Manuskript

Steuerbetrug: Neues Online-Portal sorgt für Aufregung

„Denunziantentum“ oder ein sinnvolles Instrument zur Verhinderung von Steuerbetrug? In Baden-Württemberg sorgt ein neues Online-Portal für Streit. Die Aufregung bei den Konservativen ist groß, denn bald sind Wahlen.

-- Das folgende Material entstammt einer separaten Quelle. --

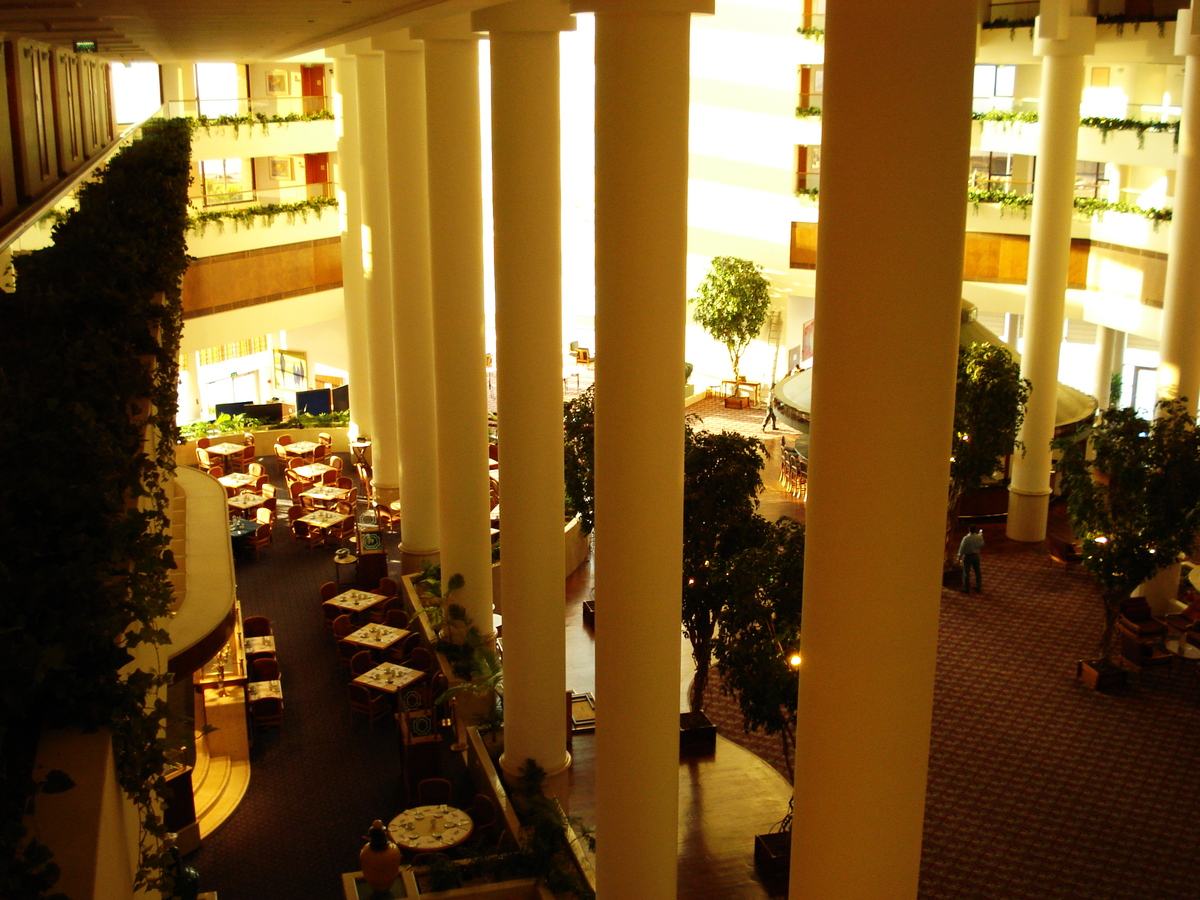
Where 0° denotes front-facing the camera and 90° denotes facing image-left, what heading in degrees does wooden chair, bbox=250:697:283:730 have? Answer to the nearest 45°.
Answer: approximately 180°

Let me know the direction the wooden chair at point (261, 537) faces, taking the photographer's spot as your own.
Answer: facing away from the viewer and to the left of the viewer

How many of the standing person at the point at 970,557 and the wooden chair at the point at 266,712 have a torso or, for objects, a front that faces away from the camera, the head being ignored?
2

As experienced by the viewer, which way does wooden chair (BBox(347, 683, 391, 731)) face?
facing away from the viewer and to the right of the viewer

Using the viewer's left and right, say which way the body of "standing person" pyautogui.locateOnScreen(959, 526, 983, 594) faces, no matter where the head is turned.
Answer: facing away from the viewer

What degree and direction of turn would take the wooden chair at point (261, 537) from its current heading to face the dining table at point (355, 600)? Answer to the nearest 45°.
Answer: approximately 135° to its left

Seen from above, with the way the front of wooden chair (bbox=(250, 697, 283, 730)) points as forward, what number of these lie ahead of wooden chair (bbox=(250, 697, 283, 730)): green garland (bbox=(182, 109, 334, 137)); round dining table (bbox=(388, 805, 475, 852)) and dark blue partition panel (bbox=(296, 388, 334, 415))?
2
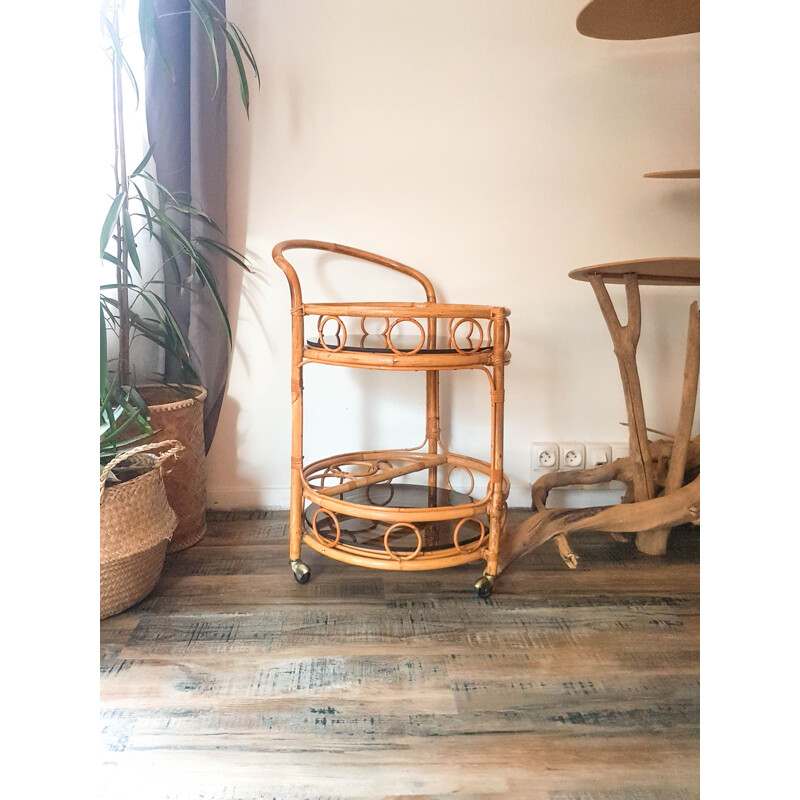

Schriftlich, telefonisch, persönlich: So kann man in Deutschland bisher einen Verdacht auf Steuerbetrug melden. In Baden-Württemberg ist dies nun auch digital möglich, seit Finanzminister Danyal Bayaz ein neues Online-Portal eingeführt hat. „Steuerbetrug verursacht in Deutschland schätzungsweise einen Schaden von 50 Milliarden Euro im Jahr“, so Bayaz. Davon wird bisher nicht viel wiedergefunden: Im Jahr 2020 waren es gerade einmal 3,2 Milliarden.

In den Medien waren die Reaktionen auf das neue Portal sehr unterschiedlich: Einige Zeitungen meinten, dass Bayaz die Steuerfahndung fit für das digitale 21. Jahrhundert macht. Andere befürchten Denunziantentum: „Bürger sollen Nachbarn und Bekannte anschwärzen“, so die Boulevardzeitung BILD. Mit dem Wort „Steuer-Stasi“ stellte sie einen Zusammenhang zur Überwachung von Bürgerinnen und Bürgern in der DDR her.

Ähnliche Reaktionen kamen auch von den konservativen Parteien, die normalerweise für harte Methoden im Kampf gegen Kriminalität sind. Doch bald ist Bundestagswahl, und Bayaz ist Mitglied bei den Grünen – Grund genug, sein Portal scharf zu kritisieren. So spricht die CDU von einem „Steuer-Pranger“ und die FDP von „Blockwart-Mentalität“, ein Vergleich mit der Überwachung von Bürgerinnen und Bürgern in der Nazi-Zeit.

Bayaz meint, die Sorgen sind unbegründet: „Niemand muss befürchten, dass künftig die Steuerfahndung vor der Tür steht, nur weil der Nachbar ihn angeschwärzt hat. Es geht außerdem um relevante Fälle von Steuerbetrug.“ Er selbst saß im Untersuchungsausschuss zum größten Betrugsskandal in der jüngeren deutschen Geschichte. Dort hat er erlebt, wie sehr anonyme Hinweise im Kampf gegen Wirtschaftskriminalität helfen können.